» WRITTEN REQUEST: Reproduce the records below in full, switching "tile" to "scene" and leaving everything else unchanged.

» RECORDS SUPPLIED:
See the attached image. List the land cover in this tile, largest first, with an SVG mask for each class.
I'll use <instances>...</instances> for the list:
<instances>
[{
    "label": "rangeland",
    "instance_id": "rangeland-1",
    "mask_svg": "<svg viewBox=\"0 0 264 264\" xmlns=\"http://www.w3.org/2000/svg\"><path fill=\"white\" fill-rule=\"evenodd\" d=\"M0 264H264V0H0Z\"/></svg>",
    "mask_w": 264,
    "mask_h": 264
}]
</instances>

» EXERCISE RESULT:
See the attached image. List the land cover in this scene, largest first, with an SVG mask for each class.
I'll use <instances>...</instances> for the list:
<instances>
[{
    "label": "rangeland",
    "instance_id": "rangeland-1",
    "mask_svg": "<svg viewBox=\"0 0 264 264\" xmlns=\"http://www.w3.org/2000/svg\"><path fill=\"white\" fill-rule=\"evenodd\" d=\"M0 264H264V0H0Z\"/></svg>",
    "mask_w": 264,
    "mask_h": 264
}]
</instances>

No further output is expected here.